Howard Pyle, His Students and the Golden Age of American Illustration
Betts, Dunn, Fischer, Goodwin, Green, Oakley, Pyle, Schoonover, Smith, Wyeth
Howard Pyle (1854-1911), known as ‘The Father of American Illustration,’ was a prolific illustrator, as well as a major author of books and periodicals in the late 19th century. In the 1890s, Pyle was well established as an illustrator and turned his mind to teaching others.
There was a great need arising to train illustrators with the advent of better publishing technologies. Pyle founded the first school for illustration art in 1894 at what is now Philadelphia’s Drexel University, and later founded the Howard Pyle School of Illustration Art in the Brandywine River area at Chadds Ford, Pennsylvania. The students attending his school became known as the ‘Brandywine School of Illustrators.’
Pyle had approximately two hundred students during his teaching career of whom many became famous. Some of the best known include, Clifford Ashley, Ethel Franklin Betts, Anna Whelan Betts, Anton Otto Fischer, Elizabeth Shippen Green, Violet Oakley, Frank Schoonover, Jessie Willcox Smith, and N.C. Wyeth. As the first significant wave of commercial illustrators in America, the Brandywine School artist-illustrators wielded a strong influence on others such as Maxfield Parrish and Norman Rockwell.
Pyle recommended that his pupils look to their own country and their own lives for inspiration. He asked the students to train themselves hard, spiritually and artistically, to experience the environments they wished to replicate and to use authentic props in their paintings to enhance images.

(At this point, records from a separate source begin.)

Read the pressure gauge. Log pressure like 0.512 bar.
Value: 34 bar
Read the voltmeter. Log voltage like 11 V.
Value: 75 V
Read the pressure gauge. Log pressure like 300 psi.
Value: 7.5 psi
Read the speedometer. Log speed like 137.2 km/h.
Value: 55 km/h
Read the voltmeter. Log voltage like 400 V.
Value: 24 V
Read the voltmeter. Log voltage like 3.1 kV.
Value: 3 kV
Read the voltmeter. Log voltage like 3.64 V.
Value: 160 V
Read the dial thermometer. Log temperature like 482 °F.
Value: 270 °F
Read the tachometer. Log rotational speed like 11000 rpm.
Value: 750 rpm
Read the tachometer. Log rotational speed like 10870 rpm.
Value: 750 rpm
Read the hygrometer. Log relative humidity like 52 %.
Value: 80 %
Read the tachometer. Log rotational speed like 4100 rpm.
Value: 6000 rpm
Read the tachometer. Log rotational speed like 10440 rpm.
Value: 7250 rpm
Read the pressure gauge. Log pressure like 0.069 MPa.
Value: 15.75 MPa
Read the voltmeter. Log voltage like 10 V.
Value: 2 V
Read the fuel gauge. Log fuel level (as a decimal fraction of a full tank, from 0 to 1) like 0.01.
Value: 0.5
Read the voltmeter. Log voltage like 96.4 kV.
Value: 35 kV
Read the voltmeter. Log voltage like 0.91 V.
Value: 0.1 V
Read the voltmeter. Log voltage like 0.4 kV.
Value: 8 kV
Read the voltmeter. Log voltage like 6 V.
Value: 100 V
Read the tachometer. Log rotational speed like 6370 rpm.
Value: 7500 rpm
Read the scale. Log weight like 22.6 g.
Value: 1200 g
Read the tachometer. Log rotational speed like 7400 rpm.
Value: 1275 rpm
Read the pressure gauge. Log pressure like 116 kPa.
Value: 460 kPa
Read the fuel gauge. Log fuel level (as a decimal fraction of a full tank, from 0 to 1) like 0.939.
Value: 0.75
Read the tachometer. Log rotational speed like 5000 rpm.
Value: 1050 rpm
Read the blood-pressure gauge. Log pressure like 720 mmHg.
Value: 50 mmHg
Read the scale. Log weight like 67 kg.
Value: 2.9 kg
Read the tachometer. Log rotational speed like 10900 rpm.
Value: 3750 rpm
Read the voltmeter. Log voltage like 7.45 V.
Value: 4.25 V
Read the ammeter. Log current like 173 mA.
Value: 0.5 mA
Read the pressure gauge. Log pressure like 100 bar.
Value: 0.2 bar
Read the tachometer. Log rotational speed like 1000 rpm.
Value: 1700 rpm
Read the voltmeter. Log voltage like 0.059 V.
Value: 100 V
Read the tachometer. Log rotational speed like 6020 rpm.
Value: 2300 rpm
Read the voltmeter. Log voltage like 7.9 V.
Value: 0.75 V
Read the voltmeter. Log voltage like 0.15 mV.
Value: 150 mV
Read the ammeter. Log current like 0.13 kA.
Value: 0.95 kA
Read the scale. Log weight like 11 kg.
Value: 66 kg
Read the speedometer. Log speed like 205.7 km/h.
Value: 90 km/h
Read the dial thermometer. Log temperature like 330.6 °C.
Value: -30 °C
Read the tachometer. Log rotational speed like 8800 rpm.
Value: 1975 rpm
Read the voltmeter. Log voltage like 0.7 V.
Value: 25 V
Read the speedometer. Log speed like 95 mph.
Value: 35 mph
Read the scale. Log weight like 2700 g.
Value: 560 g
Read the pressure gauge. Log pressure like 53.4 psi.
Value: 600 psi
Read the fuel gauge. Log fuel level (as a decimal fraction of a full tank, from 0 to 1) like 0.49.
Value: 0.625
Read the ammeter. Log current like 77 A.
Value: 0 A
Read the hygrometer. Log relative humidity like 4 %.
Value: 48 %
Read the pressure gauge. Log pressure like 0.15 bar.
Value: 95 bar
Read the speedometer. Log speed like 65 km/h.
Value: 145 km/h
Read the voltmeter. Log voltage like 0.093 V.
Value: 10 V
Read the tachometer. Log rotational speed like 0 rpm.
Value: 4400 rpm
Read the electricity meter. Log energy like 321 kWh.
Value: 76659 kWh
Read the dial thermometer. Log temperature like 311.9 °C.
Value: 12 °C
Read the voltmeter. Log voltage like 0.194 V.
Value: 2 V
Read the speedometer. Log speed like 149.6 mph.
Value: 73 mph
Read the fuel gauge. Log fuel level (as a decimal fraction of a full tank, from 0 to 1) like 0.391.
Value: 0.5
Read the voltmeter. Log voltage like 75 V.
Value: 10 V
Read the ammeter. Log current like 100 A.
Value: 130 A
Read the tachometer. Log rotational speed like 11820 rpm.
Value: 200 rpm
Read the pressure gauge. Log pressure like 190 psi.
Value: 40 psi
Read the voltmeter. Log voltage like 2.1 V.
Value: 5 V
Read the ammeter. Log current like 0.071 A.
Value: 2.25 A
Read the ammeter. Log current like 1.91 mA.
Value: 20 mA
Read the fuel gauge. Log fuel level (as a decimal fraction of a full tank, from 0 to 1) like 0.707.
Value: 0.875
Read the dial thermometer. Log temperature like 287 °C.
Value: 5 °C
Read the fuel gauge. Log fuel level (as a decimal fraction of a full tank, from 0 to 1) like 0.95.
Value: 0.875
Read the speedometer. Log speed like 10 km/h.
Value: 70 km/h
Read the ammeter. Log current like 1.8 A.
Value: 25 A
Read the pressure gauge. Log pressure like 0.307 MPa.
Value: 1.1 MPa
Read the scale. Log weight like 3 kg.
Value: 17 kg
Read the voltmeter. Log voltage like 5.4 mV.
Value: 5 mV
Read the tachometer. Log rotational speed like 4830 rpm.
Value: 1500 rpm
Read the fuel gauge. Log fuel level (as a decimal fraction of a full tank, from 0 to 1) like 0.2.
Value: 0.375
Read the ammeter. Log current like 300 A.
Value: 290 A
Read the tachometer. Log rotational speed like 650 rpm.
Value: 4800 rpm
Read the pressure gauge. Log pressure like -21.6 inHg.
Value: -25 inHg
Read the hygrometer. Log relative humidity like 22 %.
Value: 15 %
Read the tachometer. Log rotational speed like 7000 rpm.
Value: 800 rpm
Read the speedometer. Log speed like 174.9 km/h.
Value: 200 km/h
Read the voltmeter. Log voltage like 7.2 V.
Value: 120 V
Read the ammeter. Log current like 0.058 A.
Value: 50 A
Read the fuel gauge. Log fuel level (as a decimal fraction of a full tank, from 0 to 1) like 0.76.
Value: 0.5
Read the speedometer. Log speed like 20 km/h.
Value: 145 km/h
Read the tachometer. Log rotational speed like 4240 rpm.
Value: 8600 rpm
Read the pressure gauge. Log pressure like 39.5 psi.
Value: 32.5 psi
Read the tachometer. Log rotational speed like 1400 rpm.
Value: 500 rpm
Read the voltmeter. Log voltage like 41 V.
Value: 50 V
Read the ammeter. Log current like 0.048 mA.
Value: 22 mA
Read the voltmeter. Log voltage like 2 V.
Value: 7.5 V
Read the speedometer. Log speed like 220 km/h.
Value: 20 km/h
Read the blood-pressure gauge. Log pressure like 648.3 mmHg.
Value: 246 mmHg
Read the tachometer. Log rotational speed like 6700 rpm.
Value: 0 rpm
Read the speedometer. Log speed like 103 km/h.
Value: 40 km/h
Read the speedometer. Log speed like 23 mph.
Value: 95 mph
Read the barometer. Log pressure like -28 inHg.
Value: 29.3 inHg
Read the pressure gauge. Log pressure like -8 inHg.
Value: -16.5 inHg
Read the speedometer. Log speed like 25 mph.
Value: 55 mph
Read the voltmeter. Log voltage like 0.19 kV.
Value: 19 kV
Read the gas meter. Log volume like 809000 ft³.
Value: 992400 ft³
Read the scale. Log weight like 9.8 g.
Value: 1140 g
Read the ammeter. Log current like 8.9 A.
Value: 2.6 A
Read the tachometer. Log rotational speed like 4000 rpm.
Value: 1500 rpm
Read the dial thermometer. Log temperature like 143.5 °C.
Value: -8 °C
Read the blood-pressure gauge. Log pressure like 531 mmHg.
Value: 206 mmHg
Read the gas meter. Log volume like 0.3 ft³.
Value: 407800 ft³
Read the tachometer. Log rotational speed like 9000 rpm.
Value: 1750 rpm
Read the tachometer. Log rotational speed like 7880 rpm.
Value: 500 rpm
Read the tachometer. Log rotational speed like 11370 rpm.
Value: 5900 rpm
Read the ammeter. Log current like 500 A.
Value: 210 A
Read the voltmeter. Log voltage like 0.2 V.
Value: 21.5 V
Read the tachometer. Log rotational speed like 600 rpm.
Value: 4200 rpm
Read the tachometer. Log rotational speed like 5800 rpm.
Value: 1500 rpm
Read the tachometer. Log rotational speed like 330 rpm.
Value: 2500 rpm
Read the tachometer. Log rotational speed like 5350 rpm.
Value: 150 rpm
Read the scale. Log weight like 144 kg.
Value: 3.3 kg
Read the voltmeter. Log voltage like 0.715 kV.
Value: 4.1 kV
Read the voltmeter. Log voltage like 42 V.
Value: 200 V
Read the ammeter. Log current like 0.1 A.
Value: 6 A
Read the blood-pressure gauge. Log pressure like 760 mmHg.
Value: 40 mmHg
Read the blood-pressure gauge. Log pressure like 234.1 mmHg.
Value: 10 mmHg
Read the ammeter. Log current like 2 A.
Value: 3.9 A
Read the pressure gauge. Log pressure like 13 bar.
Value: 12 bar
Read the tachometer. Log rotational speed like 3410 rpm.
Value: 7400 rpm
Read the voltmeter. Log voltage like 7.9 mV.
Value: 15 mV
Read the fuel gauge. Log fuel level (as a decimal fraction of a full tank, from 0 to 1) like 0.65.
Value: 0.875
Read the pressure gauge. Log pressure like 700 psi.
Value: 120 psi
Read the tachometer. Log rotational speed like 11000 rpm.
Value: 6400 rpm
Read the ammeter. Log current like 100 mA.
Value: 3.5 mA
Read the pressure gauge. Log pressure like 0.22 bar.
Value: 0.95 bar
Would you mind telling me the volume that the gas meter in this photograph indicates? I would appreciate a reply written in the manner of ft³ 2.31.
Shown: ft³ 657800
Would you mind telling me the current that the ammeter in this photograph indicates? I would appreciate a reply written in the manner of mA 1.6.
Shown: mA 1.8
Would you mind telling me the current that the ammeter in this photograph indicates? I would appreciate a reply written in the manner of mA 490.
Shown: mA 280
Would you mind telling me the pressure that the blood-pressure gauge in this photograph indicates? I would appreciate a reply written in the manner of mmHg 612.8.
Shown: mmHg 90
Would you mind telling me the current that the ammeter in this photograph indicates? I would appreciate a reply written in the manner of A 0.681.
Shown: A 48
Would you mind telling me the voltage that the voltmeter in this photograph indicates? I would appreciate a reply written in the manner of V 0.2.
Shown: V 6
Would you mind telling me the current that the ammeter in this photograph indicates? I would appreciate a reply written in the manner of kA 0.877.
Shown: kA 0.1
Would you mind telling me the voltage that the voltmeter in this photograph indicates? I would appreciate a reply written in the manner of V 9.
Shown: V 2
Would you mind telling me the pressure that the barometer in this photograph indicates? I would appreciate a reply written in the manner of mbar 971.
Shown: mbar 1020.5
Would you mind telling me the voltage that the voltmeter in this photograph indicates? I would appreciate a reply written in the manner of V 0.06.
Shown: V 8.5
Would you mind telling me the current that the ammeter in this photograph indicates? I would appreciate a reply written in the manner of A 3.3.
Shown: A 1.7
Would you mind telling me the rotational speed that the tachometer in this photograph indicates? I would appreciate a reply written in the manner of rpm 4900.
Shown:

While Pyle’s most familiar works remain the images of rakish pirates, tough cowboys and noble knights populating children’s adventure novels, they are the paradigms, prototypes, and stereotypes that will forever remain our models. Howard Pyle and the Brandywine School is a comprehensive collection of original works of Pyle and his noted students, with a particular emphasis on the works of his most well known student, N.C. Wyeth.